***** RECORDS PROVIDED *****

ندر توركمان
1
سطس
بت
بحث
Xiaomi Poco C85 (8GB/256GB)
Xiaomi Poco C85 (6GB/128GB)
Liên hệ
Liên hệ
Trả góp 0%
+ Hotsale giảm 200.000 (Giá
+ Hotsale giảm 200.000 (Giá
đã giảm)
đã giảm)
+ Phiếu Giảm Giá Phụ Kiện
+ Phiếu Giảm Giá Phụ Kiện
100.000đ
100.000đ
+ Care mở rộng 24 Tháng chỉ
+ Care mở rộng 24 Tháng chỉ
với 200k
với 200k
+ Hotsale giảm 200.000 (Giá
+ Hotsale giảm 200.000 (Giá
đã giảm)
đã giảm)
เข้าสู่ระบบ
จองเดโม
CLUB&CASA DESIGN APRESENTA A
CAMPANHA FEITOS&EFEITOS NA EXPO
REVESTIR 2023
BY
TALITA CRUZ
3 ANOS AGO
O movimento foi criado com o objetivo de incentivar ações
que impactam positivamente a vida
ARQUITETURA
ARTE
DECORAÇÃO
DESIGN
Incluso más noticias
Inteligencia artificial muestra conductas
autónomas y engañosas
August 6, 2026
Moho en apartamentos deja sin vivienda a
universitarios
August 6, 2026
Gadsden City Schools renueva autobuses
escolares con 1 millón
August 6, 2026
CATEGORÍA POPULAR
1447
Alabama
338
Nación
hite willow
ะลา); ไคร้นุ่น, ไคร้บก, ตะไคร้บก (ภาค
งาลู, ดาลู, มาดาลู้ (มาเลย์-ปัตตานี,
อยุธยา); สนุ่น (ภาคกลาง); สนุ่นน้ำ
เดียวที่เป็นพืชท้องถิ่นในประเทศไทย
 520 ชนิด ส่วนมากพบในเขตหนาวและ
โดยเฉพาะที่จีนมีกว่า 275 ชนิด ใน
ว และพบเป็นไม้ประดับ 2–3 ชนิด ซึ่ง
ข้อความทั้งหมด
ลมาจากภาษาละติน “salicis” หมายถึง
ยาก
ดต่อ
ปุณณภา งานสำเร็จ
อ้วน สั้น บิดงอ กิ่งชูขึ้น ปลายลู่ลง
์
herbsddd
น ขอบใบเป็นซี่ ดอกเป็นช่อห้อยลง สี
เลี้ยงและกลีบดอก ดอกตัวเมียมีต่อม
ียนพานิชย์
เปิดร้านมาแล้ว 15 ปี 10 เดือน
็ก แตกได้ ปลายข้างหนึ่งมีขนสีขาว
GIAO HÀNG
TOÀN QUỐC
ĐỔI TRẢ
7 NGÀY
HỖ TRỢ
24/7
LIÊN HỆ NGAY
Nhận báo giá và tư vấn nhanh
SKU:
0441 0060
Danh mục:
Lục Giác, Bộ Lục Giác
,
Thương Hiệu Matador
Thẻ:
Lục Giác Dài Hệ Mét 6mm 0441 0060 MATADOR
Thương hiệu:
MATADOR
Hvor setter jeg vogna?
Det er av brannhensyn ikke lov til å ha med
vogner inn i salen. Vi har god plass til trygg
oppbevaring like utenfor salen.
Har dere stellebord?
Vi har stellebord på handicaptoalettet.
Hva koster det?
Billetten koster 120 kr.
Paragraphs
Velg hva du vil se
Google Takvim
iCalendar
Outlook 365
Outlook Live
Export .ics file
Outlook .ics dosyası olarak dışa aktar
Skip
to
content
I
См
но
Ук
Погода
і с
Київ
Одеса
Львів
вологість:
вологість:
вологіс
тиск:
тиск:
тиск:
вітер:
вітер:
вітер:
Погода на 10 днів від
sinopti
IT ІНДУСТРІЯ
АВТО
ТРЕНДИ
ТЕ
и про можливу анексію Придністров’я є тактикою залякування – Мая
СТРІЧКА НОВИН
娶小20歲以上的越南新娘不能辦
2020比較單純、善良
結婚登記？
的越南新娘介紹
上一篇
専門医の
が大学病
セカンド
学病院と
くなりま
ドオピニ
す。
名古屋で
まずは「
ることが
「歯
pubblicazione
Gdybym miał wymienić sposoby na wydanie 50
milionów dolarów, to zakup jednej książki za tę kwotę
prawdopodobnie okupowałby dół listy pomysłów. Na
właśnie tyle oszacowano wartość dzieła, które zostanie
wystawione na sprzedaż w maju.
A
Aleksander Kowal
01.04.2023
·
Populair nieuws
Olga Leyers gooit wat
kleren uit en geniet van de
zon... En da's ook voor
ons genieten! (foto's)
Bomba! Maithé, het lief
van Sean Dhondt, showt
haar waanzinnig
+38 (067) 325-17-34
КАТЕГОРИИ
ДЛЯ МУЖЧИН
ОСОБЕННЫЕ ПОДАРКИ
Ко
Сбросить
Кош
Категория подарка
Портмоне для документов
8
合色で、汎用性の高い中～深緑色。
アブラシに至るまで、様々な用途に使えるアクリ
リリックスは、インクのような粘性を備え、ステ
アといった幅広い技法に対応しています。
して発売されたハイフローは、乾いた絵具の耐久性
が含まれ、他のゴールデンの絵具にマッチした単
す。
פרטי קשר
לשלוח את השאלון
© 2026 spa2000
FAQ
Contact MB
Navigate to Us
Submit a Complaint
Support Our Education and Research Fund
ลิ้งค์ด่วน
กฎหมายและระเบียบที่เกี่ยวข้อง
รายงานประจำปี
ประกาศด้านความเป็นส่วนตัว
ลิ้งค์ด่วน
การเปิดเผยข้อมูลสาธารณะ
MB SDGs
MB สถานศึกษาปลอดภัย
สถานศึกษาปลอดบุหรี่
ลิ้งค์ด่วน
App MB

*****

From the listing, copy each line containing the word "สถานศ".

REPLY:
MB สถานศึกษาปลอดภัย
สถานศึกษาปลอดบุหรี่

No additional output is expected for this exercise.